This is great news, and completely shocking:
The Supreme Court ruled unanimously Monday that law enforcement authorities need a probable-cause warrant from a judge to affix a GPS device to a vehicle and monitor its every move.
The decision (.pdf) in what is arguably the biggest Fourth Amendment case in the computer age, rejected the Obama administration’s position. The government had told the high court that it could even affix GPS devices on the vehicles of all members of the Supreme Court, without a warrant.
“We hold that the government’s installation of a GPS device on a target’s vehicle, and its use of that device to monitor the vehicle’s movements, constitutes a ‘search,’” Justice Antonin Scalia wrote.
In a footnote, Scalia added that, “Whatever new methods of investigation may be devised, our task, at a minimum, is to decide whether the action in question would have constituted a ‘search’ within the original meaning of the Fourth Amendment. Where, as here, the government obtains information by physically intruding on a constitutionally protected area, such a search has undoubtedly occurred.”

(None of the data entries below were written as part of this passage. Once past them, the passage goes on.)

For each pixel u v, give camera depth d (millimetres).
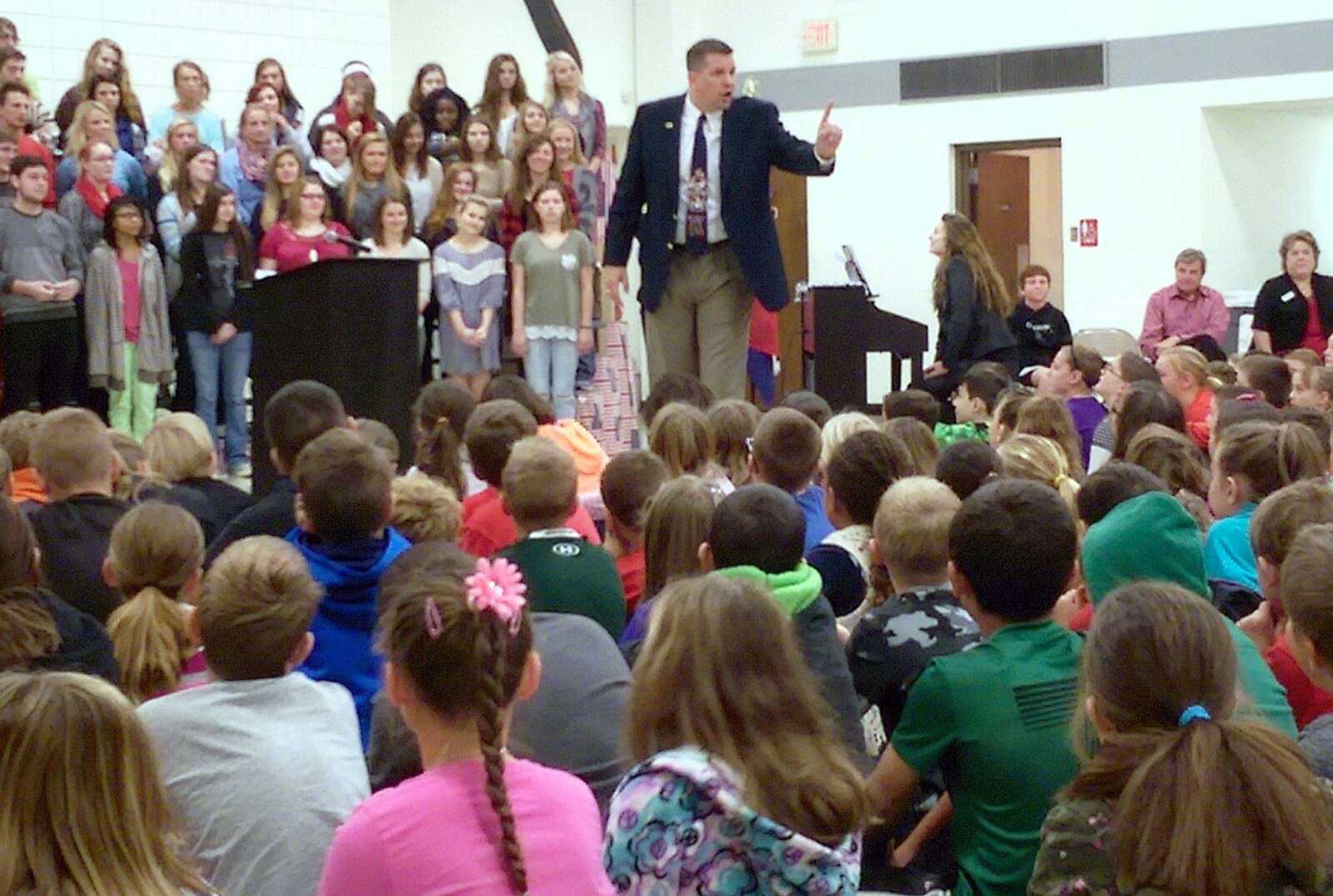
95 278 10289
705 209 7648
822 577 4793
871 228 17141
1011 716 3340
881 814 3445
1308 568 3111
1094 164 15930
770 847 2543
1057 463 5527
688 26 17734
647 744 2705
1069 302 16203
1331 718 3002
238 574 3299
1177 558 3865
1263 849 2250
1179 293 13484
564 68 13086
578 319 11406
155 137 12625
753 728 2617
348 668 4168
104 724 2146
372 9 15633
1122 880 2346
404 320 8484
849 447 4949
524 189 11648
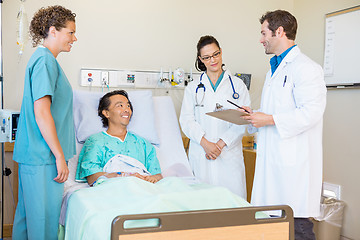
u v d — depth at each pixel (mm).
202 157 2352
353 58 2557
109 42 2680
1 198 2152
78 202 1545
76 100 2268
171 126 2467
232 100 2365
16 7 2461
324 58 2791
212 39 2322
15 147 1718
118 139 2080
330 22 2744
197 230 1175
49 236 1687
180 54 2873
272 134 1786
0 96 2199
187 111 2443
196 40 2918
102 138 2059
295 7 3139
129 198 1445
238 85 2424
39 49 1670
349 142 2600
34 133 1650
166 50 2832
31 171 1648
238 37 3047
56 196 1688
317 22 2885
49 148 1657
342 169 2654
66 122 1765
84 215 1396
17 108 2477
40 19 1723
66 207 1726
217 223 1195
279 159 1745
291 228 1281
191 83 2471
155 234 1134
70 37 1761
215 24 2971
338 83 2670
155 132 2338
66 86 1745
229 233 1210
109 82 2656
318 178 1734
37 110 1601
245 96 2436
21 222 1747
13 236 1757
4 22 2439
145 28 2771
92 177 1911
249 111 1867
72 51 2598
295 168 1706
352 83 2551
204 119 2383
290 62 1748
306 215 1691
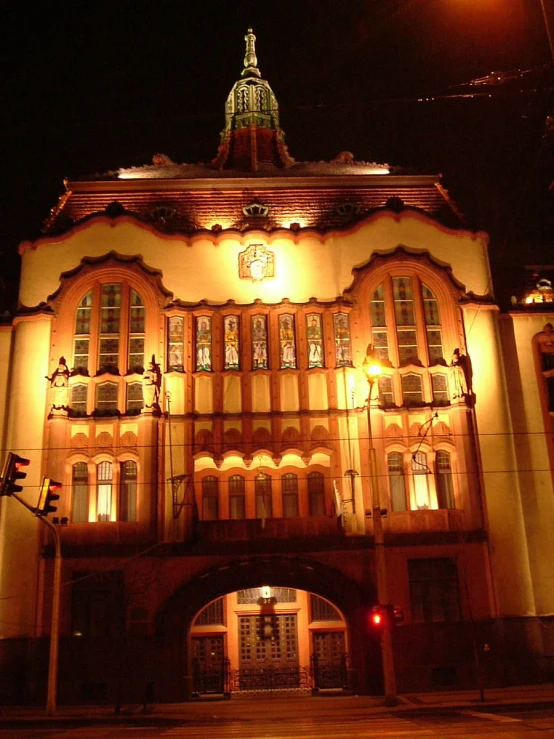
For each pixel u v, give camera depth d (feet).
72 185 142.72
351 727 70.08
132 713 96.22
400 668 111.65
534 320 134.82
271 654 127.75
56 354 126.11
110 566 115.14
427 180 145.59
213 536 117.19
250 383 125.90
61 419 121.08
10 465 85.25
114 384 125.59
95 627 113.70
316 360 127.44
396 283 133.08
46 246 132.98
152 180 142.72
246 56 172.55
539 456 126.72
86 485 121.29
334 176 144.77
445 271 132.87
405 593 115.75
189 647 114.93
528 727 63.62
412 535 118.21
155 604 114.52
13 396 124.16
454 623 114.83
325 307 129.59
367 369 99.55
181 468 121.08
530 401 129.90
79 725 85.15
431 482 122.83
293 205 140.67
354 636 112.78
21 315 127.85
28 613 113.39
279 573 115.24
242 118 163.32
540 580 119.55
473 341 129.90
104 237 133.18
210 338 128.06
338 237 134.51
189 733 70.23
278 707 98.48
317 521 118.11
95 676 110.73
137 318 129.49
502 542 119.55
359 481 120.98
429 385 127.24
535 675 113.50
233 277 132.05
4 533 116.98
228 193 142.10
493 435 124.88
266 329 129.08
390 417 125.49
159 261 132.36
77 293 129.70
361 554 117.29
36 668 110.63
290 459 124.57
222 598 130.82
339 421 123.95
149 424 120.88
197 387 125.80
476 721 71.36
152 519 117.39
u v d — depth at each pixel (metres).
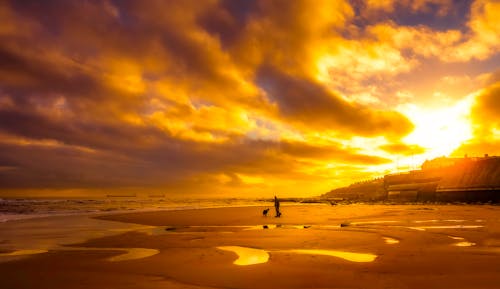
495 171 66.38
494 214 29.84
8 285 7.72
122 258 10.97
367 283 7.08
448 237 14.54
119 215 34.97
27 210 45.16
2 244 14.69
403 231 17.14
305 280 7.46
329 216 31.08
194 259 10.45
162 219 29.12
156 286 7.30
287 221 25.98
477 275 7.49
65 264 10.03
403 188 93.88
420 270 8.12
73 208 52.19
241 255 11.02
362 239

In all, five justices said physically attaching the GPS device to the underside of a car amounted to trespassing and was a search requiring a warrant. The majority said “the present case does not require us to answer” whether police may employ GPS monitoring of a vehicle via an already onboard navigation system “without an accompanying trespass.”
Props to whoever can come up with the best excuse for the Obama admin coming out on the appallingly wrong side of this.